There was a moment of silence. Nobody moved. Lyndall felt as if her heart would break. The three people she loved most in the world were there in that silence together. It wasn’t just a silence. It was cold, it was suspicion, it was distrust—and that icy anger of Philip’s which cut to the bone. She wanted to run away and hide. But you can’t hide from a thing which is in your own mind. It goes with you. You can’t hide from it. She stayed where she was, and heard Philip say,
“Anne took off her wedding-ring when she went to France. We quarrelled about her going, and she took it off.”
Anne stepped back.
“I put it on again.”
“I’ve no doubt you did—when you made up your mind to this impersonation. Now perhaps you will give us your story. You’ve had mine. I suppose you’ve got one ready. You had better let us have it.”
“Philip—” Her voice broke a little on the word. She slipped the ring back on her finger and stood up straight. “I’m very glad to tell you my story. Aunt Milly and Lyn have heard it already. Pierre helped me to get away from the beach. There was a cave—we hid there until the shooting was over. I had sprained my ankle very badly. The Germans came down and searched, but they didn’t find us. When they had gone away we went back to the château. I was very wet and cold, and I was beginning to be ill. By the time the Germans came to search I was in a high fever. Pierre told them that I was Annie Joyce, and that I had been living there for ten years with my old cousin who had just died. He said there had been another English lady there, but she had gone away when she heard that the soldiers were coming.

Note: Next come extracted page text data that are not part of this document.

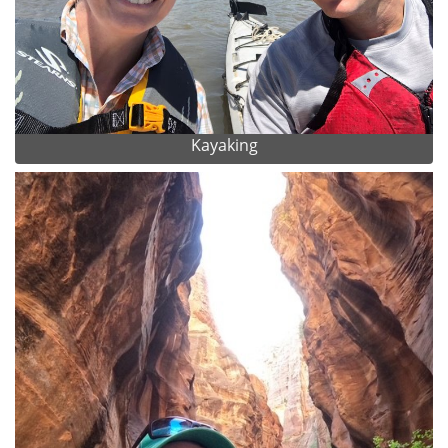
Kayaking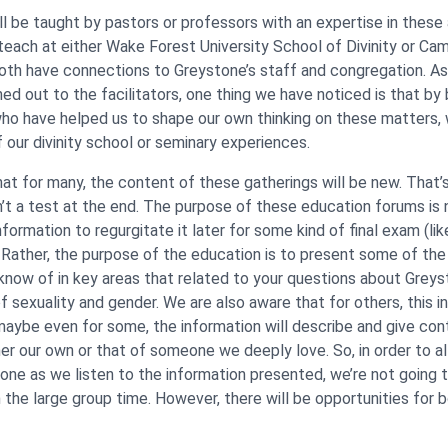
ll be taught by pastors or professors with an expertise in these
 teach at either Wake Forest University School of Divinity or Cam
oth have connections to Greystone’s staff and congregation. A
ed out to the facilitators, one thing we have noticed is that by 
ho have helped us to shape our own thinking on these matters, 
f our divinity school or seminary experiences.
at for many, the content of these gatherings will be new. That’
sn’t a test at the end. The purpose of these education forums is 
ormation to regurgitate it later for some kind of final exam (lik
). Rather, the purpose of the education is to present some of th
know of in key areas that related to your questions about Greys
 sexuality and gender. We are also aware that for others, this in
maybe even for some, the information will describe and give cont
her our own or that of someone we deeply love. So, in order to a
one as we listen to the information presented, we’re not going t
n the large group time. However, there will be opportunities for 
.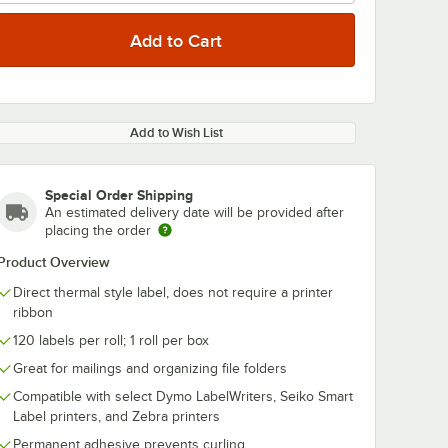
Add to Wish List
Special Order Shipping
An estimated delivery date will be provided after
placing the order
Product Overview
Direct thermal style label, does not require a printer
ribbon
120 labels per roll; 1 roll per box
Great for mailings and organizing file folders
Compatible with select Dymo LabelWriters, Seiko Smart
Label printers, and Zebra printers
Permanent adhesive prevents curling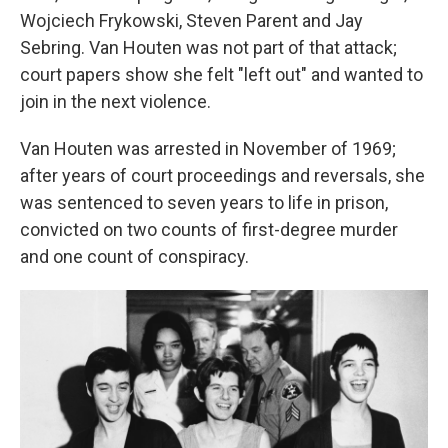
Wojciech Frykowski, Steven Parent and Jay
Sebring. Van Houten was not part of that attack;
court papers show she felt "left out" and wanted to
join in the next violence.
Van Houten was arrested in November of 1969;
after years of court proceedings and reversals, she
was sentenced to seven years to life in prison,
convicted on two counts of first-degree murder
and one count of conspiracy.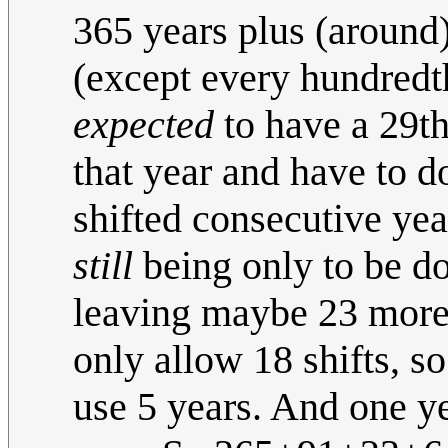
365 years plus (around
(except every hundredth
expected
to have a 29th,
that year and have to do
shifted consecutive yea
still
being only to be do
leaving maybe 23 more 
only allow 18 shifts, s
use 5 years. And one ye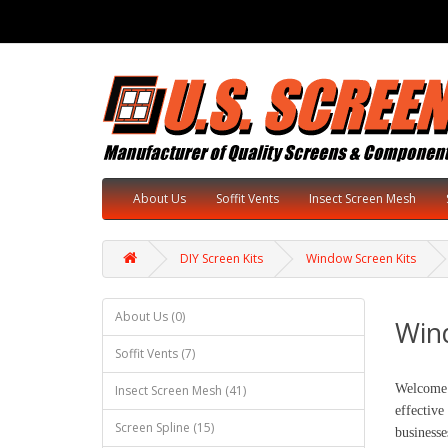
About Us
Soffit Vents
Insect Screen Mesh
DIY Screen Kits
Window Screen Kits
About Us (0)
Win
Soffit Vents (7)
Welcome 
Insect Screen Mesh (41)
effective
Screen Spline (15)
businesse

They sent a doctor to look at me, and he said I had double pneumonia and couldn’t be moved. I was ill for a long time. They left me alone. When I was all right they sent me to a concentration camp, but I got ill again and they let me go back. That’s all. I just lived there with Pierre and his wife. Fortunately Cousin Theresa always kept a great deal of money in the house. We kept finding it in all sorts of places—lavender-bags, pin-cushions, between the pages of books, rolled up in the toes of her slippers. When it seemed to be coming to an end I began to feel desperate.”
“Why did you never write?”
“I was afraid. They were leaving me alone, and I didn’t want to do anything that might stir them up. But I did write—twice—when Pierre said there was a chance of getting a letter smuggled across.”
“Are you very surprised that these—letters—never arrived?”
She met his look with an open one.
“Oh, no—I knew it was only a chance. Then a week ago I was offered a chance of getting over, myself. I had to put up all the rest of Cousin Theresa’s money, but I thought it was worth the risk. I landed with nothing in my purse except a five-pound note which I had taken over with me. There isn’t a great deal of change left out of it now, so if you’re thinking of turning me out, I’m afraid you will have to provide me with funds until Mr. Codrington has handed my own money over to me again.”
Philip considered this in a cold fury. He couldn’t turn her out penniless, and she knew it. But every hour she spent under his roof was going to help her claim. If he turned out himself.... He was damned if he would turn out of Jocelyn’s Holt for Annie Joyce.
There was hardly any pause before he said, “Anne’s money.” And none at all between that and her reply, “My money, Philip.”